Success in such an ambitious mission has obviously been mixed, despite the impossible-to-ignore signs of growth and rejuvenation over most of the city. The quality of life component has been the most visibly successful: There are more good things to do here, and more people doing them, than ever before. (The recent WalletHub “staycation” report on Columbus is more than just anecdotal evidence of that.)

A broader distribution of prosperity — or at least a comfortable standard of living — seems to have taken hold. Rarely now do you hear the age-old grumble that all the money and power in Columbus are controlled by “the same five or six families” (which always sounded more like a line from “The Godfather” than an economic/demographic analysis anyway).

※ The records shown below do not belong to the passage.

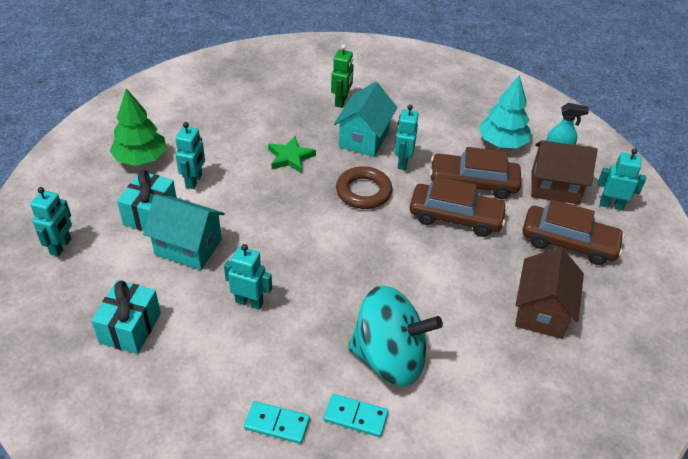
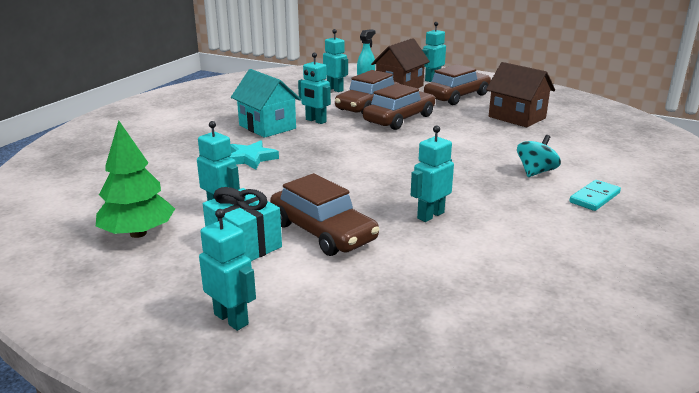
camera: 60 degrees left, 20 degrees down
(130, 328) = (420, 290): turquoise gift -> none
(188, 247) = (322, 232): turquoise house -> brown car
(277, 424) = (592, 232): turquoise domino -> none
(290, 157) = (250, 158): green star -> turquoise star
(341, 101) = (204, 124): green robot -> none
(363, 192) = (334, 141): brown ring -> none
(389, 358) = (535, 172): turquoise spinning top -> turquoise spinning top, size x0.49
(502, 143) = (335, 89): turquoise tree -> turquoise robot

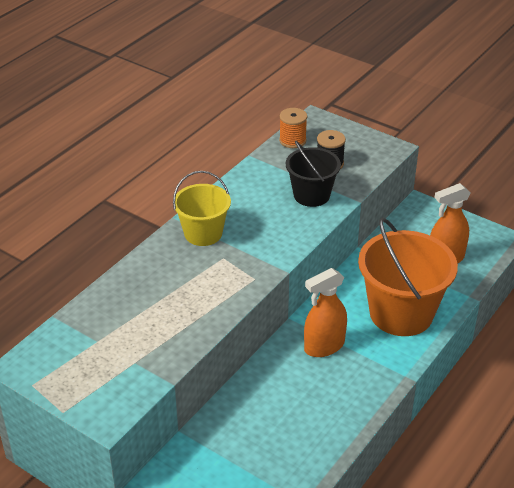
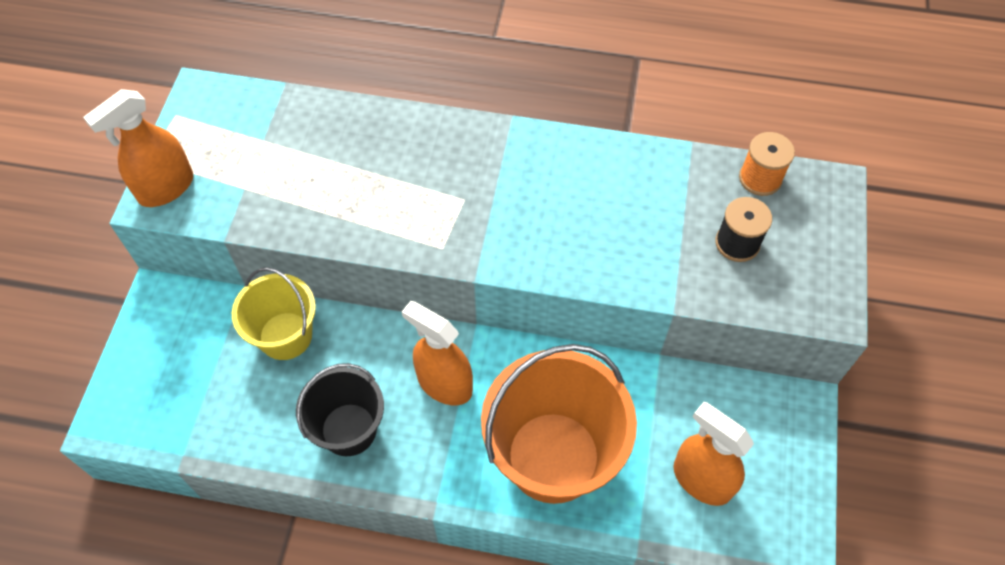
camera: 65 degrees right, 20 degrees up
(101, 406) = (166, 188): none -> orange spray bottle
(203, 233) = (499, 159): yellow bucket -> yellow bucket (285, 336)
(311, 195) = (650, 248): black bucket -> black bucket (349, 429)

Poverty, sadly, remains the most stubborn obstacle and challenge. Population growth certainly doesn’t make it any easier to deal with; Bill Murphy, the chamber’s VP for economic development, notes in the Trend piece that the Columbus population has grown by 22 percent in 45 years, while net job creation has been flat since 2000.

“You cannot be a thriving city with a 19.6 percent poverty rate,” Mayor Teresa Tomlinson tells the magazine. “You just can’t be.” (Georgia’s poverty rate stands at 14.8 percent.)

Tomlinson points to failure of the first TAD vote in 2007 as leaving Columbus, as Snyder writes, “a little late to the redevelopment game.” But easy passage of the more recent TAD vote two years ago is already paying off.

Georgia Trend spotlights the Uptown TAD as especially interesting: It “doesn’t fit the classic concept of blight because the area features two to three blocks of extreme vibrancy both day and night. But there are many vacant and underutilized properties … and that’s where the TAD will prove beneficial.”

While reducing poverty has been problematic, the article notes, reducing homelessness has been a more successful effort, with the city already having received 280 housing vouchers.

As for employment and work force development, the Trend piece notes collaborative programs like Columbus Tech’s high school intern program with Pratt& Whitney (and now several other local companies), and Columbus State’s new Center for Cyber Defense Education as part of the TSYS Department of Computer science as just two of many such aggressive efforts.

Chamber CEO Anderson told Georgia Trend that a core of talented young people is the key to sustaining the Regional Prosperity Initiative, and keeping Columbus moving forward: “We’ve got to tell our story better.”

Implicit in that, of course, is that we keep making ours a better story to tell.